L’assegno unico è rivolto a tutti i cittadini italiani, a quelli dell’Unione europea e agli extracomunitari con permesso di soggiorno di lungo periodo, di lavoro o di ricerca, residenti in Italia da almeno due anni anche non continuativi e, ovviamente, con figli a carico (dal settimo mese di gravidanza fino ai 21 anni di età). Il nuovo assegno, sotto forma di credito d’imposta o di denaro, non è solo per i lavoratori dipendenti, pubblici e privati: nella misura rientrano, infatti, anche gli autonomi, i liberi professionisti e i disoccupati. I beneficiari devono essere soggetti al pagamento dell’imposta sul reddito in Italia, dove devono risiedere, con i figli a carico, per l’intera durata dell’assegno.
L’assegno è riconosciuto ad entrambi i genitori, tra i quali viene ripartito in egual misura. In loro assenza, spetta a chi esercita la responsabilità genitoriale. In caso di separazione o divorzio, l’assegno viene generalmente erogato al genitore affidatario, mentre se l’affidamento è congiunto o condiviso, l’assegno è ripartito tra i genitori.

Il limite di età per accedere al contributo è 21 anni.

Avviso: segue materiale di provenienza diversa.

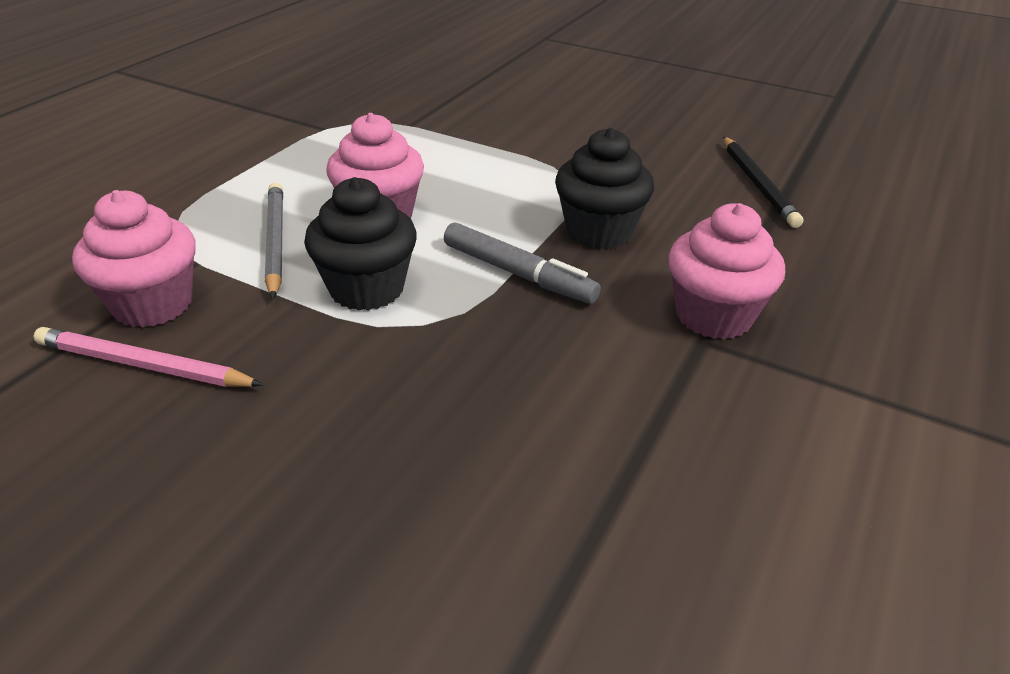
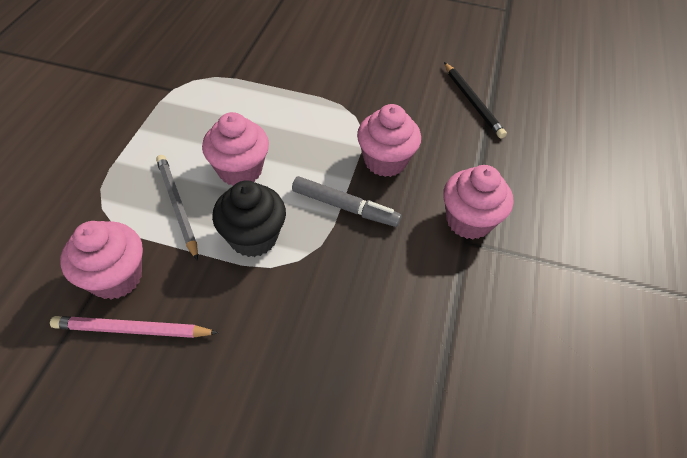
camera: 15 degrees left, 15 degrees up
black cupcake [555,128,654,250] -> pink cupcake [357,104,421,177]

Ma per la fascia 18-21 l’assegno è ridotto rispetto a quello rivolto ai figli minorenni ed è vincolato a determinate condizioni: il figlio maggiorenne deve essere iscritto all’università o a un corso di formazione scolastica o professionale. Ha diritto all’assegno anche il figlio over 18 e under 21 che sta svolgendo il servizio civile universale, un tirocinio o un’attività lavorativa limitata che assicuri un reddito molto basso (il cui tetto non è però stato ancora fissato). Rientrano nella categoria anche i ragazzi under 21 disoccupati e in cerca di lavoro. Il figlio maggiorenne beneficiario dell’assegno può richiedere che l’importo gli sia corrisposto direttamente. Questo per favorirne l’autonomia.

Figli con disabilità

L’assegno unico sarà maggiorato per ciascun figlio con disabilità fino a 21 anni fi età per un’aliquota compresa tra il 30% e il 50%, graduata secondo la classificazione della disabilità. L’assegno è riconosciuto anche ai figli disabili con età superiore ai 21 anni senza però alcuna maggiorazione.

Come si calcola

L’assegno è calcolato in base alla condizione economica del nucleo familiare, individuata attraverso l’indicatore Isee o sue componenti. Al momento si profilano due possibilità per la famiglia beneficiaria della misura: scegliere di ricevere l’assegno oppure ottenere un credito d’imposta. Per quanto riguarda l’ammontare dell’assegno, l’importo sarà composto da una quota fissa e da una variabile. Quest’ultima verrà calcolata in base al numero dei figli presenti in famiglia e alla loro età, tenendo anche conto del coefficiente Isee.